Although real-world problems often have multiple classes, many learning algorithms are inherently binary, i.e., they are only able to discriminate between two classes. The reasons for this may be constraints imposed by the hypothesis language (e.g., linear discriminants or support vector machines), the learning architecture (e.g., neural networks with single output nodes), or the learning framework (e.g., many rule learning algorithms are tailored towards concept learning, i.e., the problem of learning a concept description from positive and negative examples). There are two principal approaches for applying such algorithms to multi-class problems: one approach is to generalize the algorithm--as has, e.g., been done for support vector machines (Weston and Watkins, 1999; Mayoraz and Alpaydin, 1999) or boosting (Freund and Schapire, 1997)--the other is to employ class binarization techniques (Section 2), which reduce the multi-class problem into a series of binary problems.
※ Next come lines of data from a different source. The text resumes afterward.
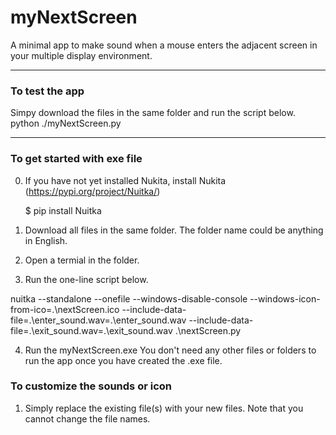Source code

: # myNextScreen
A minimal app to make sound when a mouse enters the adjacent screen in your multiple display environment.

<hr>
<h3>To test the app</h3>

Simpy download the files in the same folder and run the script below.
python ./myNextScreen.py

<hr>
<h3>To get started with exe file</h3>

0) If you have not yet installed Nukita, install Nukita (https://pypi.org/project/Nuitka/)

   $ pip install Nuitka
1) Download all files in the same folder.  The folder name could be anything in English.
2) Open a termial in the folder.
3) Run the one-line script below.

nuitka --standalone --onefile --windows-disable-console --windows-icon-from-ico=.\nextScreen.ico --include-data-file=.\enter_sound.wav=.\enter_sound.wav --include-data-file=.\exit_sound.wav=.\exit_sound.wav .\nextScreen.py

4) Run the myNextScreen.exe
   You don't need any other files or folders to run the app once you have created the .exe file.
   
<h3>To customize the sounds or icon</h3>

1) Simply replace the existing file(s) with your new files.
   Note that you cannot change the file names.
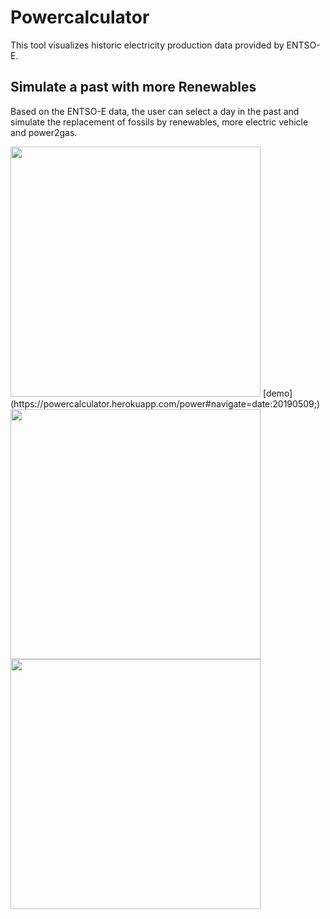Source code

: # Powercalculator

This tool visualizes historic electricity production data provided by ENTSO-E.

## Simulate a past with more Renewables
Based on the ENTSO-E data, the user can select a day in the past and simulate the replacement of fossils by renewables, more electric vehicle and power2gas.

<img src="https://powercalculator.herokuapp.com/assets/power.gif" width="400px"/>
[demo](https://powercalculator.herokuapp.com/power#navigate=date:20190509;)
<img src="https://powercalculator.herokuapp.com/assets/energy.gif" width="400px"/>
<img src="https://powercalculator.herokuapp.com/assets/numbers.gif" width="400px"/>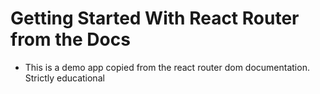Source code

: # Getting Started With React Router from the Docs
- This is a demo app copied from the react router dom documentation. Strictly educational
One of the most common class binarization approaches is to learn separate concept descriptions for each individual class, i.e., to form a series of problems, one for each class, where all examples of this class are regarded as positive examples, while all other examples are regarded as negative. Pairwise classification is an alternative class binarization technique, which has lately received some attention in the neural networks and support vector machines communities (Section 8). Its basic idea is to reduce a multi-class problem to multiple two-class problems by learning one classifier for each pair of classes, using only training examples for these two classes and ignoring all others (Section 3).
In this paper, we will, on the one hand, evaluate the technique--which we name round robin binarization--for inductive rule learning algorithms and show that it is significantly more accurate than the ordered and unordered (one-against-all) techniques that are currently used for rule learning algorithms like RIPPER (Section 4). On the other hand, we provide a detailed analysis of the complexity of the approach and show that the c(c-1)/2 learning problems of a single round robin can be learned more efficiently than the c learning problems of the conventional one-against-all technique (Section 5). This analysis is independent of the base learning algorithm, but we show that the advantage increases with more expensive learners. The theoretical results are confirmed by our experimental evaluation. In Section 6, we will investigate the properties of round-robin classification as a general ensemble technique with mixed results: while the technique is able to reduce C5.0's error on average, the gains do not approach those of boosting. On the other hand, a straightforward combination of round robin learning with bagging does lead to additional gains for RIPPER. Finally, we will discuss a few other relevant properties of round-robin classification, including its suitability for parallel implementations, possible remedies for its inefficiency at classification time, and its comprehensibility (Section 7).